We don't have to go. We can conquer the spider like we did everything else, rebuild the tree-houses, just the two of us. Jimmy, we don't have to go.

She had wanted him to say yes, crazy as it sounded. So when he did say yes, nothing else mattered. Their three friends, the spider, her piano lesson...it all faded away.


There were still arguments back then. Name-calling. Taunts. Cindy tried to control herself as much as she could.

Nothing could threaten this new reality. She would not ruin this for herself. He was a genius. He could find a way to leave if he really wanted to, he could suggest to her that it had been fun for a week or even a month, but that they needed to go home now.

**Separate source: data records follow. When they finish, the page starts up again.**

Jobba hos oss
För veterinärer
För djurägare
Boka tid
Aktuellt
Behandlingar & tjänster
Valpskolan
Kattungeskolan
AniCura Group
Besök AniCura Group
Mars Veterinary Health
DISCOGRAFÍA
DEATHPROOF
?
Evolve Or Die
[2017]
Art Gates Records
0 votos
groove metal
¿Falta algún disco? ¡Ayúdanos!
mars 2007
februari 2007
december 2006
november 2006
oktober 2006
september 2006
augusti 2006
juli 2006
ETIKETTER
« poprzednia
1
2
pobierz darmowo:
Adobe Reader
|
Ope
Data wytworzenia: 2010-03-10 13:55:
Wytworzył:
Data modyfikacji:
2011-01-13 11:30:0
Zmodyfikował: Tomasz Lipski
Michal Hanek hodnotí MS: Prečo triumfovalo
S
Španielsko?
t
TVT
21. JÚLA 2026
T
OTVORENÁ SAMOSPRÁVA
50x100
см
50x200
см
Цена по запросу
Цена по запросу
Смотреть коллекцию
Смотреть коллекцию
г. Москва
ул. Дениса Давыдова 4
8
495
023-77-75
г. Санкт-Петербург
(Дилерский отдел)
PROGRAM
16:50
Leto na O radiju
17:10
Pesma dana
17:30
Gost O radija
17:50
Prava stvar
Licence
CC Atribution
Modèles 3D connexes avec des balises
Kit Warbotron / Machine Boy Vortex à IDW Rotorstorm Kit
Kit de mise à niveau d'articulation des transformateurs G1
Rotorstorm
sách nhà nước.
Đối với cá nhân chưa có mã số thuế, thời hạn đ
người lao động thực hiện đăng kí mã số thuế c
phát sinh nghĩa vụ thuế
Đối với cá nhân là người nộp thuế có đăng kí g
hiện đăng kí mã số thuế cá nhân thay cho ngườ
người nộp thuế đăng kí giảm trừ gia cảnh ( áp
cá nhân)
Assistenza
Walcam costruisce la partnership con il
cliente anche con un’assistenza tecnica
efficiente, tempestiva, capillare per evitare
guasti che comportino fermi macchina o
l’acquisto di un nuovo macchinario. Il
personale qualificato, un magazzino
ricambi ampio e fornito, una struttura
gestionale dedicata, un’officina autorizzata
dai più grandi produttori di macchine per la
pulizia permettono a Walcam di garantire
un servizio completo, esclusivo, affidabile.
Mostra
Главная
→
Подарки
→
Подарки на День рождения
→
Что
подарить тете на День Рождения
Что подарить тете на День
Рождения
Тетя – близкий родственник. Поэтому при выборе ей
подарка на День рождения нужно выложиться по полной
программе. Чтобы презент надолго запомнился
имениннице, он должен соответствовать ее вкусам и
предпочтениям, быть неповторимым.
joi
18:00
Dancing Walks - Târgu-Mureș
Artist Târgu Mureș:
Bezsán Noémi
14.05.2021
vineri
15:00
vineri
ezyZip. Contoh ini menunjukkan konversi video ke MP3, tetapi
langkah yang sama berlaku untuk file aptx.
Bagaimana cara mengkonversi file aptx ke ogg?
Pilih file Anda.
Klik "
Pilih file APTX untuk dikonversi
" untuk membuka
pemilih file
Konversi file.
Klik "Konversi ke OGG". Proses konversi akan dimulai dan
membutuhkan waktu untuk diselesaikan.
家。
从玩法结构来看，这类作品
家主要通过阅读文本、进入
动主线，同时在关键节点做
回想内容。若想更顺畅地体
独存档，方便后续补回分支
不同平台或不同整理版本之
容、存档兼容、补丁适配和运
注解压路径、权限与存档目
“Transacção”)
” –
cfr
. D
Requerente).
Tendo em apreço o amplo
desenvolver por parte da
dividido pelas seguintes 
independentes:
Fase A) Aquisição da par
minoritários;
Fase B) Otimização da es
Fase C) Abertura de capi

To their real home and their real lives back in Retroville.

Cindy lived under the imagined threat of their departure until she didn't. A day came when she finally released the fear of a shortened forever, when she realized that they were never leaving, that he was never going to suggest that they should.

A part of her wished he had suggested it. During the day, she smiled and flirted and helped with whatever tasks needed doing. When night came, the guilt set in.


She had stolen his genius away, kept it all for herself. Hoarded it, so it couldn't be celebrated by the world.

She had taken his lab, his dog, the universe all away from him.

All for what?

Just so she could feel loved or truly wanted for once in her sad life?

She was selfish.

If she had been selfish before, it was nothing compared to now. When she had tried to sabotage his chances with Betty, when she had dragged him away from April, that was child's play. Her selfishness had hit an apex when she had marooned him on an island far from the thing he really loved more than anything: science.


She tried to compensate for being a thief in every way she could. She mellowed with age. She spoke as little as possible of their old adventures or of anything that might remind him of what he had lost.

What she feared even more was him realizing that he'd made the wrong choice: who, in his position would have made the tradeoff, that he had?

Was it a testament to their love, or proof that even geniuses could be swayed towards irrational ends sometimes?

Who in their right mind traded such a bright future for Cindy Vortex?

Cindy could safely say that she had made the right choice to stay on the island away from her otherwise disappointing life. Had he?